La Ministra della Giustizia Cartabia accoglie con favore le modifiche prospettate dalla Commissione per l’innovazione del sistema penitenziario e dichiara gli interventi destinati al carcere necessari e urgenti, eppure queste rimangono mere enunciazioni di principio a cui non segue alcun provvedimento. Se qualche settimana fa eravamo scettici sulla possibilità che la compagine politica rivolgesse il proprio sguardo disattento al mondo penitenziario, per migliorarne finalmente la vivibilità in termini di diritti umani, oggi non solo confermiamo quanto abbiamo dichiarato, ma siamo completamente sconfortati di fronte all’indifferenza lampante del governo dei migliori.
Migliaia di persone rischiano la vita ogni giorno in carcere e molti detenuti sono condannati a pene brevissime che potrebbero scontare in misura alternativa, consentendo così di migliorare le condizioni di vita proprie e degli altri detenuti. Eppure, l’unica novità introdotta di recente è la previsione del green pass obbligatorio per le persone provenienti dall’esterno, perché possano svolgere i colloqui con i propri familiari.
Intanto, non ci si preoccupa del fatto che, dopo aver inserito – oramai un anno fa – i detenuti tra le categorie di coloro cui destinare prioritariamente la vaccinazione, si sia proceduti a rilento con la somministrazione. Molti reclusi non hanno ancora ricevuto la terza dose, e così si mettono in pericolo le persone già fragili che abitano l’universo carcerario. Allo stesso tempo, i pochi dati a disposizione vengono trasmessi in maniera confusionaria, ad esempio facendo riferimento non alle persone vaccinate ma alle dosi somministrate, dato che di per sé non è utile poiché in carcere c’è un turnover mensile di centinaia di persone.
Molti ritengono inoltre che gli stessi dati riguardanti le positività siano sottostimati poiché non vengono effettuati controlli periodici e perché le condizioni di promiscuità e condivisione sono tali che non si può non ipotizzare cifre ben maggiori.
Dalle carceri della Campania arriva l’allarme lanciato dal Garante regionale: centinaia di positivi, assenza dei più elementari dispositivi di sicurezza – mentre qualcuno ha l’audacia di polemizzare sul colore di quelle che vengono fornite gratuitamente – e delle basilari norme igieniche, mentre la campagna vaccinale arranca e vengono violati quotidianamente i diritti umani.

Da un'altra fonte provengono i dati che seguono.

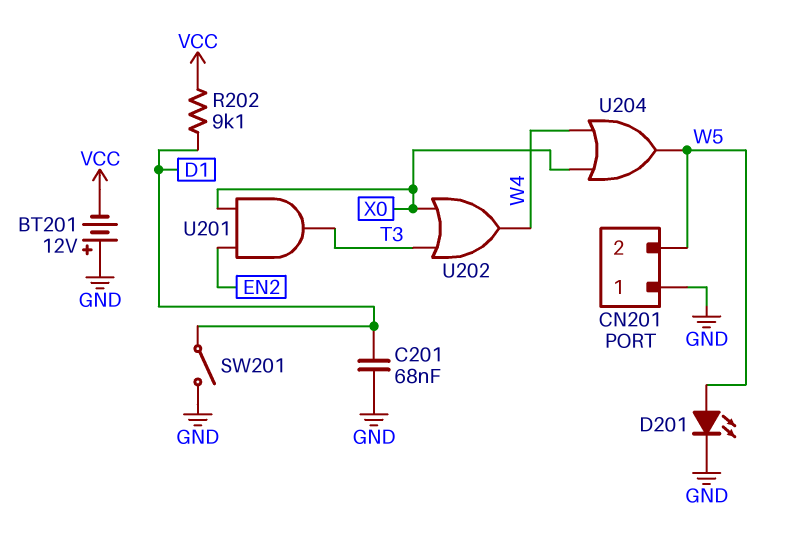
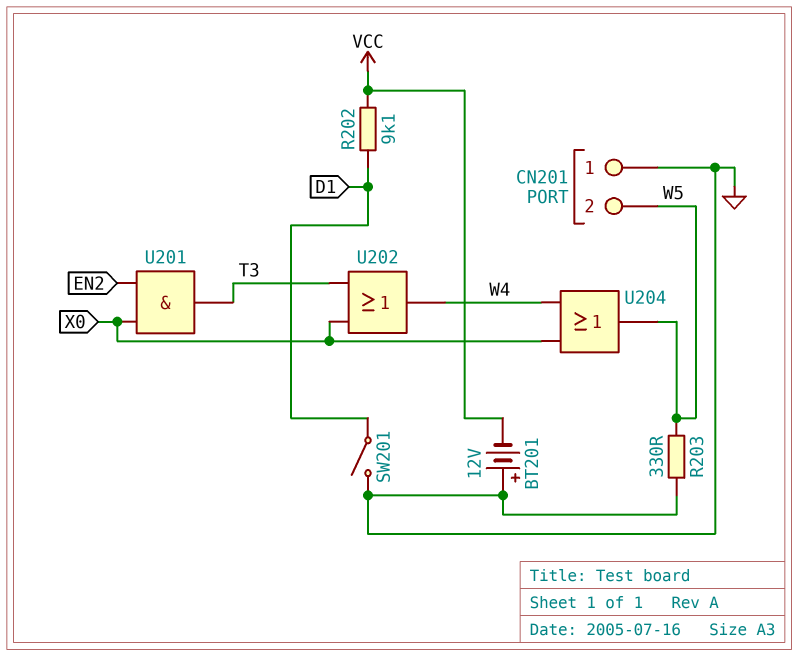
C201: 68nF (D1, GND) -> none
D201: LED (A W5, K GND) -> none
R203: none -> 330 (GND, W5)

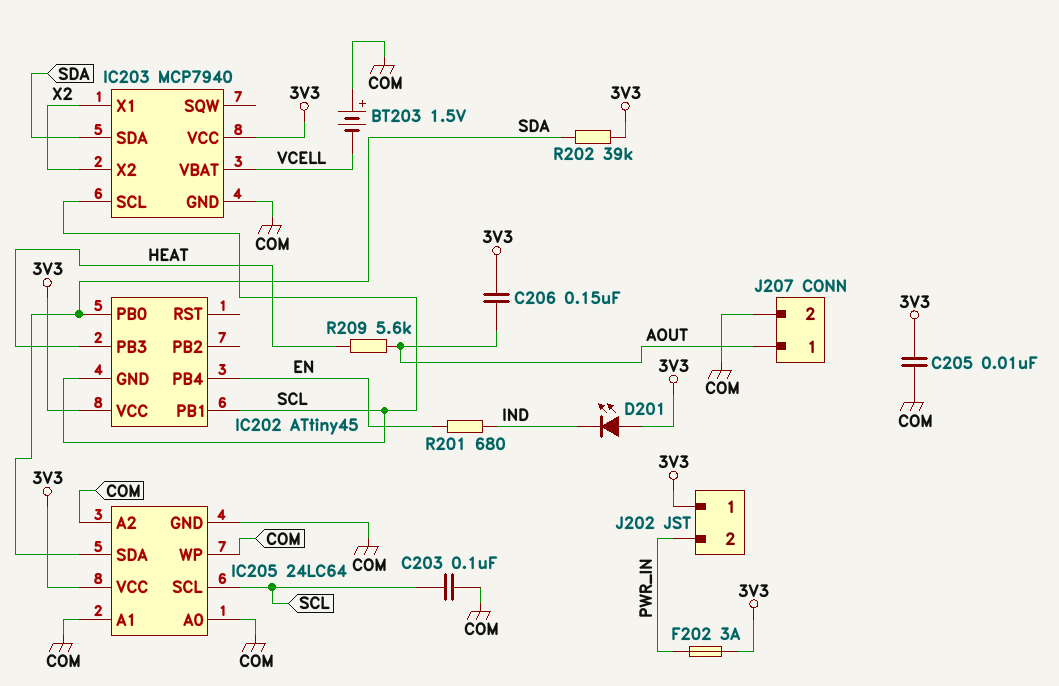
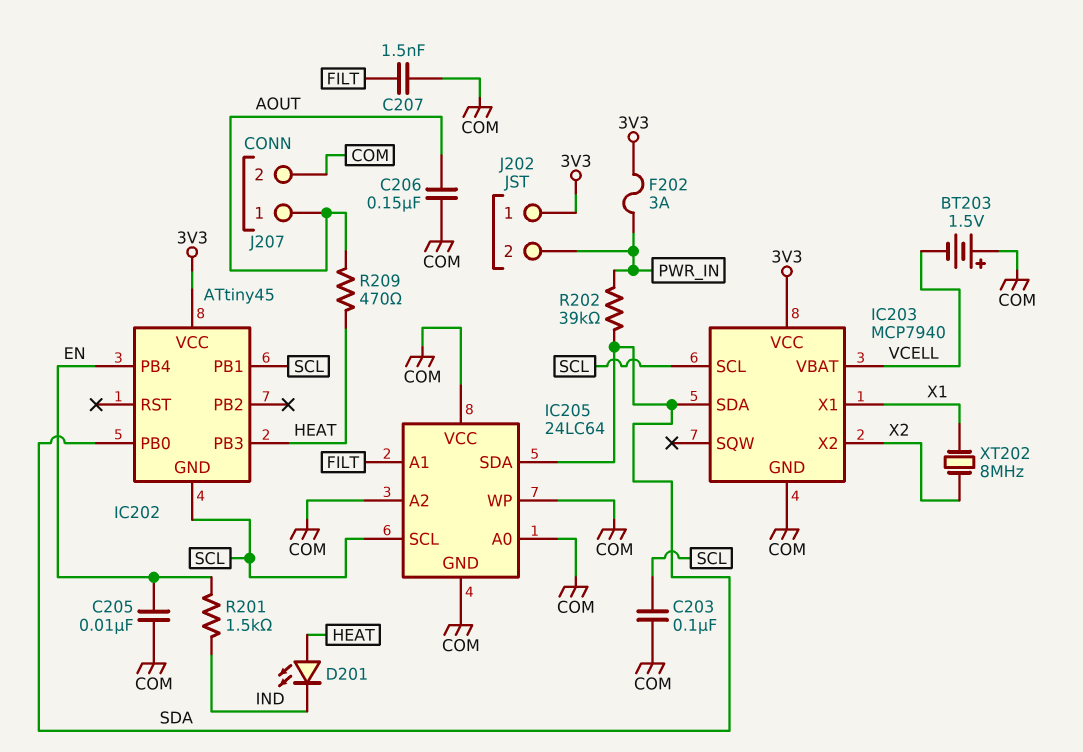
C205: 10nF (3V3, COM) -> 10nF (COM, EN)
C206: 150nF (3V3, AOUT) -> 150nF (AOUT, COM)
C207: none -> 1.5nF (COM, FILT)
D201: LED (A 3V3, K IND) -> LED (A HEAT, K IND)
IC203 pin X1: X2 -> X1
IC205 pin A1: COM -> FILT
IC205 pin VCC: 3V3 -> COM
R201: 680 (EN, IND) -> 1.5k (EN, IND)
R202: 39k (3V3, SDA) -> 39k (PWR_IN, SDA)
R209: 5.6k (AOUT, HEAT) -> 470 (AOUT, HEAT)
XT202: none -> 8MHz (X1, X2)

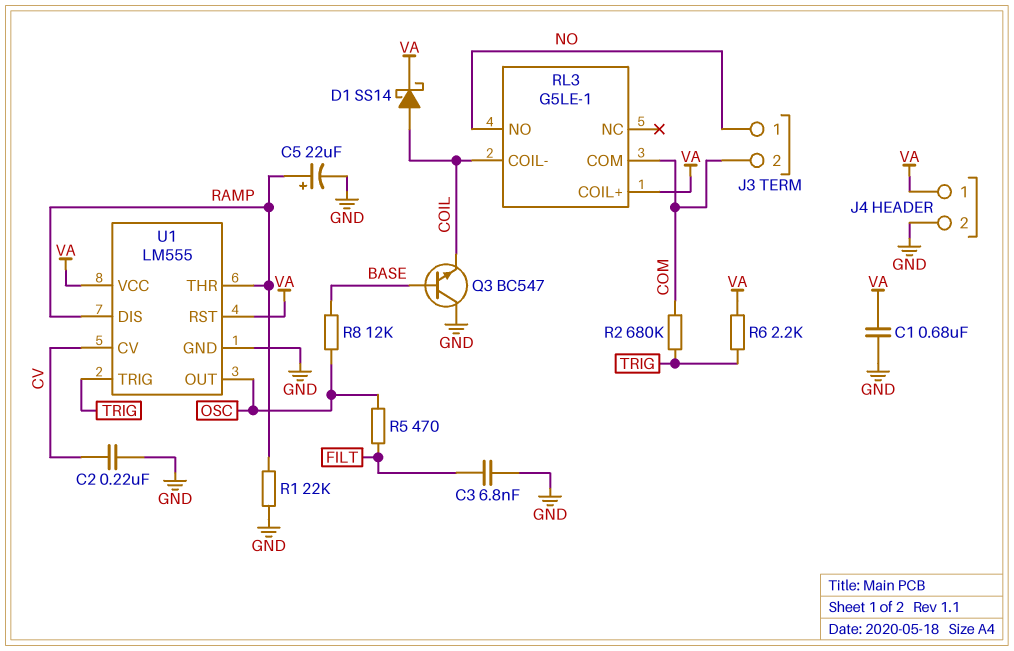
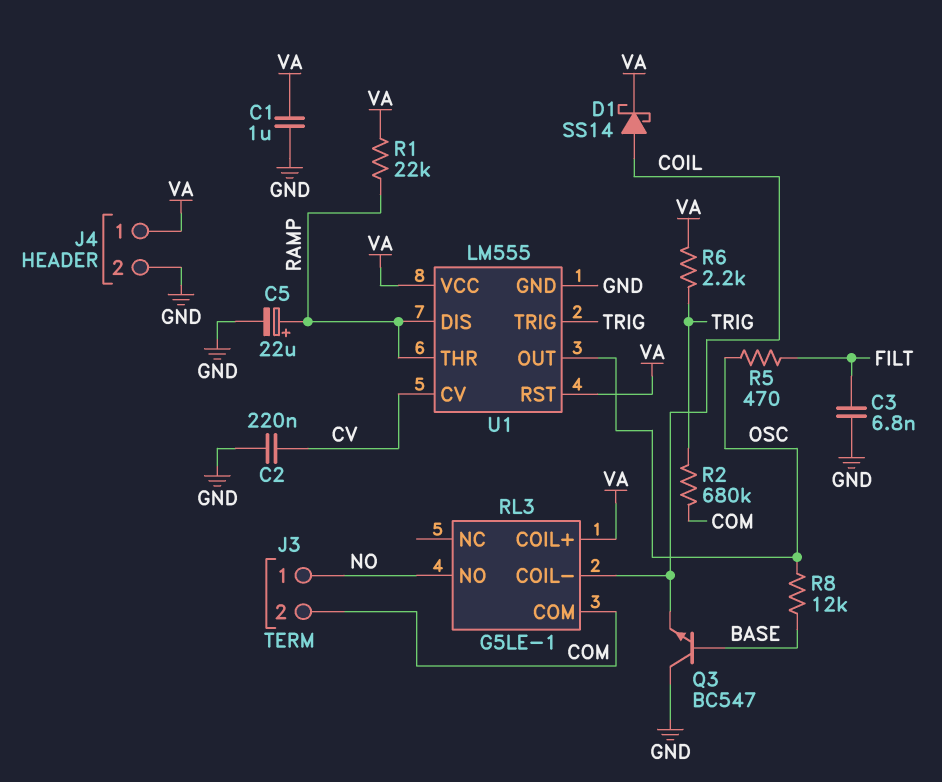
C1: 680nF (GND, VA) -> 1uF (GND, VA)
R1: 22k (GND, RAMP) -> 22k (RAMP, VA)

Ma gli istituti campani non sono un caso unico né raro poiché condividono con gli altri, da Nord a Sud, la condizione di invivibilità di fronte alla quale la politica gira la faccia. Tutto è lasciato alla solidarietà e alla generosità proveniente dall’esterno, dalla società civile più sensibile o dalle organizzazioni che quotidianamente si occupano di carcere. Di istituzioni neanche l’ombra: solo un fossile oramai abbandonato che ha la forza di sopravvivere unicamente per perseguire i suoi interessi.